> **Page excerpt**
┄┄┄┄┄┄

Facebook’s Social Ad Strategy Suffers Legal Blow
In a ruling that could have significant implications for Facebook’s business, a U.S. district court judge has denied Facebook’s request to throw out a lawsuit by users upset about being featured in its advertisements.
A spokesman for Facebook said, “We are reviewing the decision and continue to believe that the case is without merit.”
Facebook’s business proposition is that ads are better when they are social, because we care about the products our friends endorse. The lawsuit is over a key type of social ad called a “Sponsored Story,” which is generated after a Facebook user clicks the “Like” button on a brand’s page and is shown to that user’s friends.
The plaintiffs in the case said that they clicked on “Like” buttons in order to “receive discounts on products, support social causes, or to see a humorous image.” They weren’t necessarily saying they endorsed a product or consented to be put in an ad.
In legal terms, Facebook allegedly violated their “right of publicity.”

┄┄┄┄┄┄

> **Material shown**
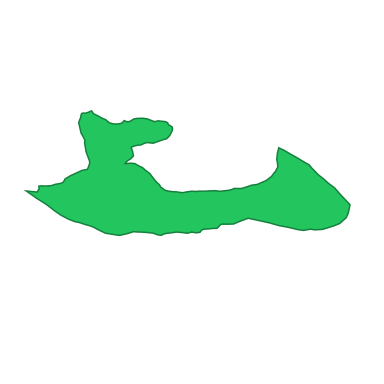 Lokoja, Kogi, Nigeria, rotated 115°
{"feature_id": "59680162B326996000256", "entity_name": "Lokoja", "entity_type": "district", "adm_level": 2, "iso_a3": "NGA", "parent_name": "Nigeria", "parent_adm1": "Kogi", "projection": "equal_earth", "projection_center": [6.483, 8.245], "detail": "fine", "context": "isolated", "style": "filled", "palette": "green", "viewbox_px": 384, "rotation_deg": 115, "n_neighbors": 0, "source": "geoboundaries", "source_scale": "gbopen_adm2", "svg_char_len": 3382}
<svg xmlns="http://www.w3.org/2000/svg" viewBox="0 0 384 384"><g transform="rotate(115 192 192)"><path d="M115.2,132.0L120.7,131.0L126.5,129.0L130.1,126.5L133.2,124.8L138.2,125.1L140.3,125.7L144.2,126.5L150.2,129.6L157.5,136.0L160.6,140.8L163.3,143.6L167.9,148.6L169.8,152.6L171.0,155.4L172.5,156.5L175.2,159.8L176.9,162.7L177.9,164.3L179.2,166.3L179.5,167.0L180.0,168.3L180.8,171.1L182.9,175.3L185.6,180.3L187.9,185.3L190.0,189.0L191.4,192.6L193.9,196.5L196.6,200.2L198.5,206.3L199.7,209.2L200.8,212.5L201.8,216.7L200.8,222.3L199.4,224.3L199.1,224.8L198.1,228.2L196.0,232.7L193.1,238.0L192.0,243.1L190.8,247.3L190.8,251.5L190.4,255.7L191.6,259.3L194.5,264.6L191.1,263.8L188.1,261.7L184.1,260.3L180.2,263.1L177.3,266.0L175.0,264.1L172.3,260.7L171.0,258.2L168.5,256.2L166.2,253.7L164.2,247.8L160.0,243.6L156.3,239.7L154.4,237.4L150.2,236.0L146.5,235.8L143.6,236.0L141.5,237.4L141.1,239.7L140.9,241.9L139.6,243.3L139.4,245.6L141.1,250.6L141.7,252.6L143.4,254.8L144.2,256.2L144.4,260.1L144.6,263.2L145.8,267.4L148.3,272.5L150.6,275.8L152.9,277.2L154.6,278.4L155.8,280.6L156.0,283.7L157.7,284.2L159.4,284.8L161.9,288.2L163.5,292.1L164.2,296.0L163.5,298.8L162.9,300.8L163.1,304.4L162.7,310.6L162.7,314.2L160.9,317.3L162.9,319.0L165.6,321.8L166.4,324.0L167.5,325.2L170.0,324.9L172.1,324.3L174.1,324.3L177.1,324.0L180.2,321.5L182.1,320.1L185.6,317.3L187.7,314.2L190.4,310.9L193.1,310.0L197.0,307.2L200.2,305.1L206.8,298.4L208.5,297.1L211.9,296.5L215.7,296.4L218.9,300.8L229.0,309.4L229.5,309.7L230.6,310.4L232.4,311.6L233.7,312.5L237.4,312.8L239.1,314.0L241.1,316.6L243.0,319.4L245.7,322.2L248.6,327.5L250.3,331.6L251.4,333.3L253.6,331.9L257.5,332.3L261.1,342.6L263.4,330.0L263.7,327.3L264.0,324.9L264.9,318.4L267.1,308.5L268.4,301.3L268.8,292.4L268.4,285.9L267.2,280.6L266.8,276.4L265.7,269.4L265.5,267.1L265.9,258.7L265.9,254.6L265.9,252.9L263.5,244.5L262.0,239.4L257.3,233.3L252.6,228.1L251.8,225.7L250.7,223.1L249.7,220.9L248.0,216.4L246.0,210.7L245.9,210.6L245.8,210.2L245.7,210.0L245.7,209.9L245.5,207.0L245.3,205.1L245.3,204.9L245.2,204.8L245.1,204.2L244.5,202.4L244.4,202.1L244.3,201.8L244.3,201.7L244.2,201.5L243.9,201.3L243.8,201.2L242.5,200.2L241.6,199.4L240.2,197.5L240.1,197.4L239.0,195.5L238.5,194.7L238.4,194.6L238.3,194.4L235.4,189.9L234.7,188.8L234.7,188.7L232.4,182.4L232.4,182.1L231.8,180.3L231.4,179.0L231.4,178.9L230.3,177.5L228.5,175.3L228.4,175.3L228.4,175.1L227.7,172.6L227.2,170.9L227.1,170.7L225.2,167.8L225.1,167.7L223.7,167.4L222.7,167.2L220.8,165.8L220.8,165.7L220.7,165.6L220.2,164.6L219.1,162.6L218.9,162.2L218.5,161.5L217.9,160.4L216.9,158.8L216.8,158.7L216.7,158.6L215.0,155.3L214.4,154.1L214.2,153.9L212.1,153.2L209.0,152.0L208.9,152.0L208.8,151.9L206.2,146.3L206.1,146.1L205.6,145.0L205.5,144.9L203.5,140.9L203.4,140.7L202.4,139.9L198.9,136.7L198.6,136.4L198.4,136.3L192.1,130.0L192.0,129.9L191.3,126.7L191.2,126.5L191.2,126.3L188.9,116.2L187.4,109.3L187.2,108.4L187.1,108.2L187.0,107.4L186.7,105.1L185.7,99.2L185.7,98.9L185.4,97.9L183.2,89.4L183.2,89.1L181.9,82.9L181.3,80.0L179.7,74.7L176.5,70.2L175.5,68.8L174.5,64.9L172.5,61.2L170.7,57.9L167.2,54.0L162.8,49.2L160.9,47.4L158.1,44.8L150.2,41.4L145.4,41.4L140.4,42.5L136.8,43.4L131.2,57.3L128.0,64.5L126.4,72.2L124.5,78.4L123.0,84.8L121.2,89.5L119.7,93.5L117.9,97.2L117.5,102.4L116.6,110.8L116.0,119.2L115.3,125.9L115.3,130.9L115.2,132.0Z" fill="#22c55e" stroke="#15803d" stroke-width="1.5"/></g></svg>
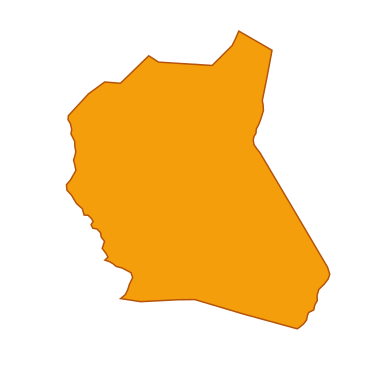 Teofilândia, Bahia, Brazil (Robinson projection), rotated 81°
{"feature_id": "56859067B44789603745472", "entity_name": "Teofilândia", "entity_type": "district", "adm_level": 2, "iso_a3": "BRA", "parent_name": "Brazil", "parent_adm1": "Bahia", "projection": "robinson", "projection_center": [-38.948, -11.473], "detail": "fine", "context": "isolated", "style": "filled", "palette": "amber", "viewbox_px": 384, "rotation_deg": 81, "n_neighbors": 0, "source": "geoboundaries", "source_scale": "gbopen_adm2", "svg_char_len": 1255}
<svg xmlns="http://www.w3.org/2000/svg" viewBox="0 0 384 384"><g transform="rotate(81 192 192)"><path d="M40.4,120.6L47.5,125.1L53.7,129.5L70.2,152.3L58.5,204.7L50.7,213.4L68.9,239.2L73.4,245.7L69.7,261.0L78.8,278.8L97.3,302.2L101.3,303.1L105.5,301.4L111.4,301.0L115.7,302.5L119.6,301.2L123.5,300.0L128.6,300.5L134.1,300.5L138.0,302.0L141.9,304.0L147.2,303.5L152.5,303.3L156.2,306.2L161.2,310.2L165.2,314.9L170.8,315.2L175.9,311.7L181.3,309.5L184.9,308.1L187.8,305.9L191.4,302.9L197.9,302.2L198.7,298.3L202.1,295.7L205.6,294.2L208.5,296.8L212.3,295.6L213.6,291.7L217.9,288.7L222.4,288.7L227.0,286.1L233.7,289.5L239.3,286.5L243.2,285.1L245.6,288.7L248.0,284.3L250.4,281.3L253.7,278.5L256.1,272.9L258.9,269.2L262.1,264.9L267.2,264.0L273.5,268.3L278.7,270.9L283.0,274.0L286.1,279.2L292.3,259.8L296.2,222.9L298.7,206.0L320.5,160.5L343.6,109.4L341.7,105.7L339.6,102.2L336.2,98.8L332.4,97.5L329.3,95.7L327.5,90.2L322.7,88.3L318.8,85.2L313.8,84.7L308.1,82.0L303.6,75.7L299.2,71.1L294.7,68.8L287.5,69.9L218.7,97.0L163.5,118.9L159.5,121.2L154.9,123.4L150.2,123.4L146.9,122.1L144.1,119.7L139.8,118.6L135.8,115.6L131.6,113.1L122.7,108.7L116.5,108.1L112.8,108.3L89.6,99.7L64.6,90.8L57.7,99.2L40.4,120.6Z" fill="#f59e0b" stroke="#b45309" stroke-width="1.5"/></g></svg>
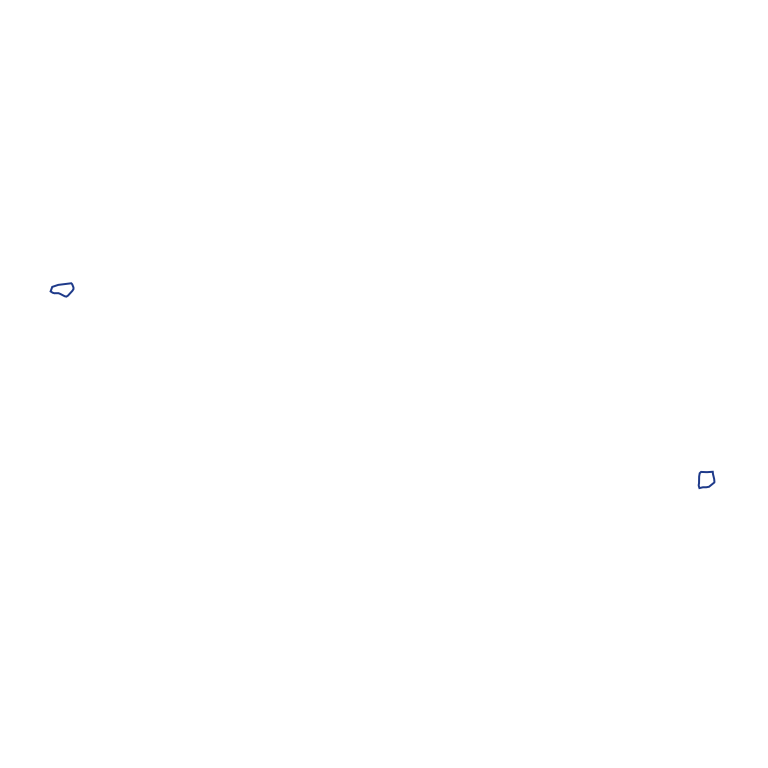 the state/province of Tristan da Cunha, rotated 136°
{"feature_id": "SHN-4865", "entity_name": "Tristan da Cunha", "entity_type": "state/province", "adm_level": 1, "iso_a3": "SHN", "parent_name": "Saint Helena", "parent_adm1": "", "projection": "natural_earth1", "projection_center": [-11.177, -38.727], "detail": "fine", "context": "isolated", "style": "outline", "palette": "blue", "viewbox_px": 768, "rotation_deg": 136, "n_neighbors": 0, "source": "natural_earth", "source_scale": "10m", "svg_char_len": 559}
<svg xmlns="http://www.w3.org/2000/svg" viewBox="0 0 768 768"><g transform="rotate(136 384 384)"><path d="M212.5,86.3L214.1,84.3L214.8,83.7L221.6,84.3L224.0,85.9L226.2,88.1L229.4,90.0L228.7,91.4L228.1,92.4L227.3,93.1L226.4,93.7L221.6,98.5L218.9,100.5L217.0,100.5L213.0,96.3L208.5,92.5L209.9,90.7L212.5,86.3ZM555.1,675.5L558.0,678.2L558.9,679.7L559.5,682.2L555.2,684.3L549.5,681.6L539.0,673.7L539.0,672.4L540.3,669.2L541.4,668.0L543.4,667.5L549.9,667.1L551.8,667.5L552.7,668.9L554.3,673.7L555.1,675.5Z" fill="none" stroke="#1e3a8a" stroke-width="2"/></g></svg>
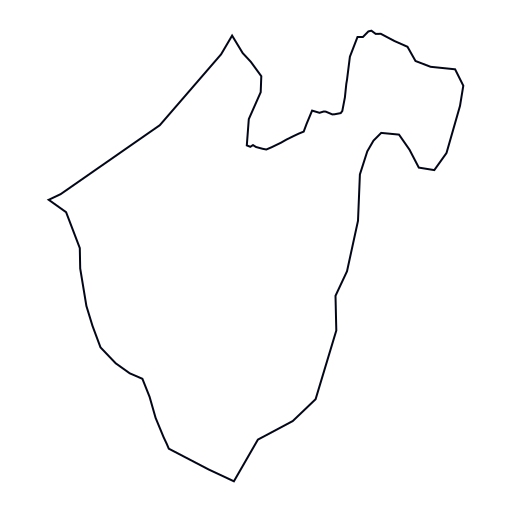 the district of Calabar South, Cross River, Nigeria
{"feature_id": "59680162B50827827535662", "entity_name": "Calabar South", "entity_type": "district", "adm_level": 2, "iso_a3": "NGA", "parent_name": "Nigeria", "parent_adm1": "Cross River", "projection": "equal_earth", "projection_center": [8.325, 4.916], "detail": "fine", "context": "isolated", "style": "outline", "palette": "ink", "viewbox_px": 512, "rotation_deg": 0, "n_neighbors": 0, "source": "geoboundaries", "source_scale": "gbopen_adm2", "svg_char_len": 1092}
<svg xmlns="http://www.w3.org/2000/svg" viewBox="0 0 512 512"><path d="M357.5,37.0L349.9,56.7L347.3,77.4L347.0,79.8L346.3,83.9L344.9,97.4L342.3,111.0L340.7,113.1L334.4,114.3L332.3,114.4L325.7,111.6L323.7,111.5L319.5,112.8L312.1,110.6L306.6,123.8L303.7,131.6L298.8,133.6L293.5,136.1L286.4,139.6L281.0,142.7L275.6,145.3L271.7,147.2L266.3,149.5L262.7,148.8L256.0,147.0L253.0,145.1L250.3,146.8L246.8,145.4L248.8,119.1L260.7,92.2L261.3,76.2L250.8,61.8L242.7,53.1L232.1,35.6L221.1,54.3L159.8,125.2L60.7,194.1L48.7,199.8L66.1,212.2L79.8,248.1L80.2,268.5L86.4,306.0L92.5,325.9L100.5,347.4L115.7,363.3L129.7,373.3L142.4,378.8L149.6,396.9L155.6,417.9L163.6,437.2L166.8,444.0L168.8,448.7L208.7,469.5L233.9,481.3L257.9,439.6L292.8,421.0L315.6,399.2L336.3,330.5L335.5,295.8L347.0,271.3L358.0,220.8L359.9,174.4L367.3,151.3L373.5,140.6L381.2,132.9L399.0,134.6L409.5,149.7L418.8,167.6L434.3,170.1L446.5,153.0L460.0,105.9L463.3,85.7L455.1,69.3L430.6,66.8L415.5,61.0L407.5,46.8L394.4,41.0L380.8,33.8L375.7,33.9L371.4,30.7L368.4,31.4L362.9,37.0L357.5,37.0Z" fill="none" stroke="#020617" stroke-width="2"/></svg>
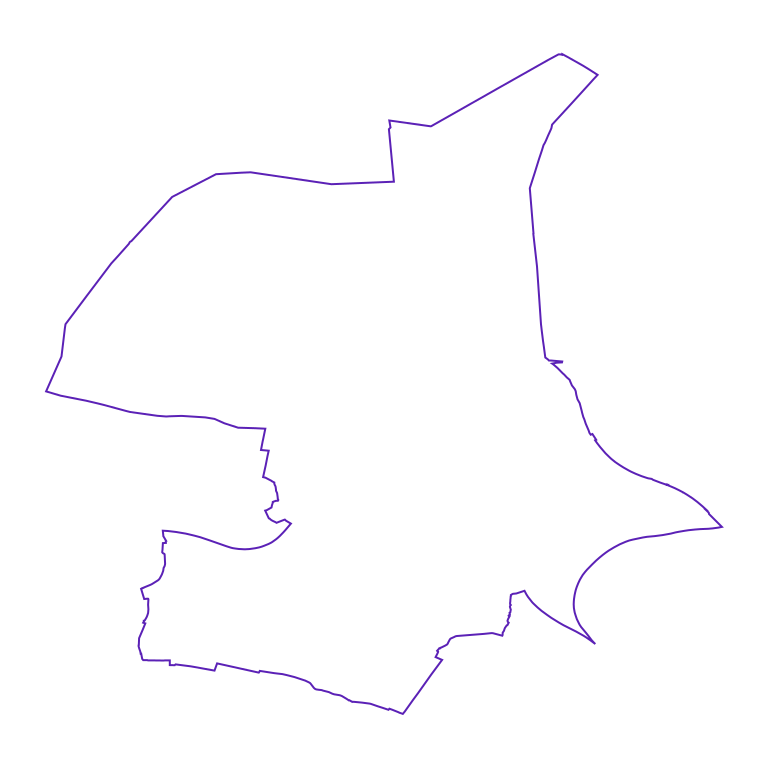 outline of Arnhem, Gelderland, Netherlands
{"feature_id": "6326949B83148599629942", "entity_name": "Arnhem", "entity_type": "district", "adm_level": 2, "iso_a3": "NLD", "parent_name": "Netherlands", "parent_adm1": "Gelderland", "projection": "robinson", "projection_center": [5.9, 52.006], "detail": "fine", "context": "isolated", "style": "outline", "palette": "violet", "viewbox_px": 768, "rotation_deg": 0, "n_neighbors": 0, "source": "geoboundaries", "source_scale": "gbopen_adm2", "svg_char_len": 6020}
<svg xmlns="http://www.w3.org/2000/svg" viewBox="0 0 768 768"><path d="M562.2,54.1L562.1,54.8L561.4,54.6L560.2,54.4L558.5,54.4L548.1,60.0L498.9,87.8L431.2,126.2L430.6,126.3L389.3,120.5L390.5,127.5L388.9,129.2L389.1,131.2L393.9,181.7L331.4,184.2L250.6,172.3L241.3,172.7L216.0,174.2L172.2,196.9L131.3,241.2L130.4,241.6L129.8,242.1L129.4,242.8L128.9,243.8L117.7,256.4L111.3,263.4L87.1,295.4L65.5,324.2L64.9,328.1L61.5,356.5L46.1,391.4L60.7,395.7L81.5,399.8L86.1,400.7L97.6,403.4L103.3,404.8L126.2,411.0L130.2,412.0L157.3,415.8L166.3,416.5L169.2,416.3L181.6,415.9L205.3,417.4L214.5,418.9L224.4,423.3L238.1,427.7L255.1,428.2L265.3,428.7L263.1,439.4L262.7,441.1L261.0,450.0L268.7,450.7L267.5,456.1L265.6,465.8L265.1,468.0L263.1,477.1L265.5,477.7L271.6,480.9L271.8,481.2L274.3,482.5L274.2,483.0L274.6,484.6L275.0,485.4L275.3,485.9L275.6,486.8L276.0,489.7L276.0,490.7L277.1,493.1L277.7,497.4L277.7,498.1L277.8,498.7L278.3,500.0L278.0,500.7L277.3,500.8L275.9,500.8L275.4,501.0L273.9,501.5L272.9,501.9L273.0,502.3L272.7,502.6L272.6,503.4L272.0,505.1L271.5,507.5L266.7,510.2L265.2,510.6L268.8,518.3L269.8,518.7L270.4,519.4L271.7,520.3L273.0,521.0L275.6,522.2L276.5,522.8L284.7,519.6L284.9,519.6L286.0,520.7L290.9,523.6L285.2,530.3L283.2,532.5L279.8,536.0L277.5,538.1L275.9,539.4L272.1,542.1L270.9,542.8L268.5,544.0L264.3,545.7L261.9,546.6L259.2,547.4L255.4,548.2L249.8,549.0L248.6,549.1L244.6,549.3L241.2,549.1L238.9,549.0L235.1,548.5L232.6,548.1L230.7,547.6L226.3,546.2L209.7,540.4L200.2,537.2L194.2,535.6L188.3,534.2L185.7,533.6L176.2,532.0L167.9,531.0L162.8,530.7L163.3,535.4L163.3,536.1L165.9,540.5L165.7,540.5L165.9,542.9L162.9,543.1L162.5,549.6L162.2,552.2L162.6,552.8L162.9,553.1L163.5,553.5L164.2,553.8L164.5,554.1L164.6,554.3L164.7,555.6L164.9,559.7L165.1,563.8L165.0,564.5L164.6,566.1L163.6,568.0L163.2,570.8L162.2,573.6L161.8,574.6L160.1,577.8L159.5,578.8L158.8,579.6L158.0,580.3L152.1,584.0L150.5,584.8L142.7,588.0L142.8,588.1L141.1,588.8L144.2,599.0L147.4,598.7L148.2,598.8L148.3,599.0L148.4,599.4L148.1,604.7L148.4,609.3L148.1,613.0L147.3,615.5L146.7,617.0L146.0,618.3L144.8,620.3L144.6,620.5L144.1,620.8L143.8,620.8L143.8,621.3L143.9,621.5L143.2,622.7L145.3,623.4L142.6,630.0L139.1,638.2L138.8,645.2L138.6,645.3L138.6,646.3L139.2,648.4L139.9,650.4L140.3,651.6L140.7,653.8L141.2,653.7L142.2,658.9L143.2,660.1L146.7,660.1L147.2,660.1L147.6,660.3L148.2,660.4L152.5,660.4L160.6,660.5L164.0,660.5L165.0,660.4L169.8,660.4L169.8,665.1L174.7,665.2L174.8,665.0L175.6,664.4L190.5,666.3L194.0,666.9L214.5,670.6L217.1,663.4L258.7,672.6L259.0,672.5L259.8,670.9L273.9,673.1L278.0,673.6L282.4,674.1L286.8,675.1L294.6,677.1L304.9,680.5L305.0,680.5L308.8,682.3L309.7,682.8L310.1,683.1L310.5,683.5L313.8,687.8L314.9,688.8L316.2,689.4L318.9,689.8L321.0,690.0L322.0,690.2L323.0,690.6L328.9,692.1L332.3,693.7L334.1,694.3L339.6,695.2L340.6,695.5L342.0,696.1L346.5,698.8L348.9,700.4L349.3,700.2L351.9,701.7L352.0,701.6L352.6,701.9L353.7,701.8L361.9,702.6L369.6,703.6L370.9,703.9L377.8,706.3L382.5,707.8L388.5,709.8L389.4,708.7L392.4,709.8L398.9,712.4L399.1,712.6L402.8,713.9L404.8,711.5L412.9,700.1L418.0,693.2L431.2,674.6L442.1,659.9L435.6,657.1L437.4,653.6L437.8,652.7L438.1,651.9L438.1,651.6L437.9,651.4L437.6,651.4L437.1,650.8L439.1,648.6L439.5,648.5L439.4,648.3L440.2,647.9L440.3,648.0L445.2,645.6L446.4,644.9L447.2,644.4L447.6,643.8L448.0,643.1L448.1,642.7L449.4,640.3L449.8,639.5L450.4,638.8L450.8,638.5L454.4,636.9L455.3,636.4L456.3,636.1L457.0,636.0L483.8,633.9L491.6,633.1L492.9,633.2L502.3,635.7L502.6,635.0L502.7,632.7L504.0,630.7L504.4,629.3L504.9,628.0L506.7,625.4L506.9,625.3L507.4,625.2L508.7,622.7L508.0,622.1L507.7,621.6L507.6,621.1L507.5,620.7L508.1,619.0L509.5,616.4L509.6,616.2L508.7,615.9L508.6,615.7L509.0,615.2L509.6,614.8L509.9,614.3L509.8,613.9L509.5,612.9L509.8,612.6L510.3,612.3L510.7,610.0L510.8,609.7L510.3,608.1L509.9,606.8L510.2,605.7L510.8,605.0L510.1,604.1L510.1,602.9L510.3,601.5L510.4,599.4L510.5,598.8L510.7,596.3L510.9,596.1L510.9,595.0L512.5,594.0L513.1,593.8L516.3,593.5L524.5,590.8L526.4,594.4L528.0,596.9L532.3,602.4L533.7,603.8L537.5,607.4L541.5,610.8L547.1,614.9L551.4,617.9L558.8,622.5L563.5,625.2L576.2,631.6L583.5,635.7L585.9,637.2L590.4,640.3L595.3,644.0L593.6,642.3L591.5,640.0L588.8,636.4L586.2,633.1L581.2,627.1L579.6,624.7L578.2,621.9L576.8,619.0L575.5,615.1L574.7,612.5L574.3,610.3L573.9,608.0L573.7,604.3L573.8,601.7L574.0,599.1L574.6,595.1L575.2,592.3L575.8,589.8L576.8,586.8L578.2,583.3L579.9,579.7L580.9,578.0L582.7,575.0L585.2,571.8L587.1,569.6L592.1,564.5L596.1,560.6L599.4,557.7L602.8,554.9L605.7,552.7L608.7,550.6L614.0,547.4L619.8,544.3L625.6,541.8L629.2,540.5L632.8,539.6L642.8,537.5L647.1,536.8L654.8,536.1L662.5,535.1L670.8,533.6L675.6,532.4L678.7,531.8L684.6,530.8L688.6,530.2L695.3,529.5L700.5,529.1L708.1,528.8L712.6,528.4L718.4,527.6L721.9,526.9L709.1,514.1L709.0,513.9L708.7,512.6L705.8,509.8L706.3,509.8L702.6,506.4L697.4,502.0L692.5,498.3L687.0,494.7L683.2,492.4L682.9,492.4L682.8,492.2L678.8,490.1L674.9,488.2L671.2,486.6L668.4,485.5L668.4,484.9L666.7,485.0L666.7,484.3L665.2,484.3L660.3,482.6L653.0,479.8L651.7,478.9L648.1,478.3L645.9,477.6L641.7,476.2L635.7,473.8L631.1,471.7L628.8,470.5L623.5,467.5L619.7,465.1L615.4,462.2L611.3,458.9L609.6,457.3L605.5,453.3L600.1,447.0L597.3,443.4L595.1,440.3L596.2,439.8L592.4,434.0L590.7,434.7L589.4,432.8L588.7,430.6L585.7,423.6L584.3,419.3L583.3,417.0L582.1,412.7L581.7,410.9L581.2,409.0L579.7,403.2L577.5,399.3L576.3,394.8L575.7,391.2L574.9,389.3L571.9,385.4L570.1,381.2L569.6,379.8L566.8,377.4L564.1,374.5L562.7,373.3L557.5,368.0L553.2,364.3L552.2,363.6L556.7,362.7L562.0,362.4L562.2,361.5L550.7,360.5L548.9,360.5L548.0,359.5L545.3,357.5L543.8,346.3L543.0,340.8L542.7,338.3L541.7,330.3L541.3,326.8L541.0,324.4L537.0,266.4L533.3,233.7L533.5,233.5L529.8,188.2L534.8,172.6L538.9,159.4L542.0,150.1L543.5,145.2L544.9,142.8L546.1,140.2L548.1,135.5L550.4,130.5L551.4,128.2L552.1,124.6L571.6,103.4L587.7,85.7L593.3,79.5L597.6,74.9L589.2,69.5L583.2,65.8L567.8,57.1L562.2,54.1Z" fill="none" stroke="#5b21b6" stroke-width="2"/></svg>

┄┄┄┄┄┄

> **The request**
In the article about the Facebook ruling, which legal right did Facebook allegedly violate?

> **Response**
The plaintiffs' "right of publicity."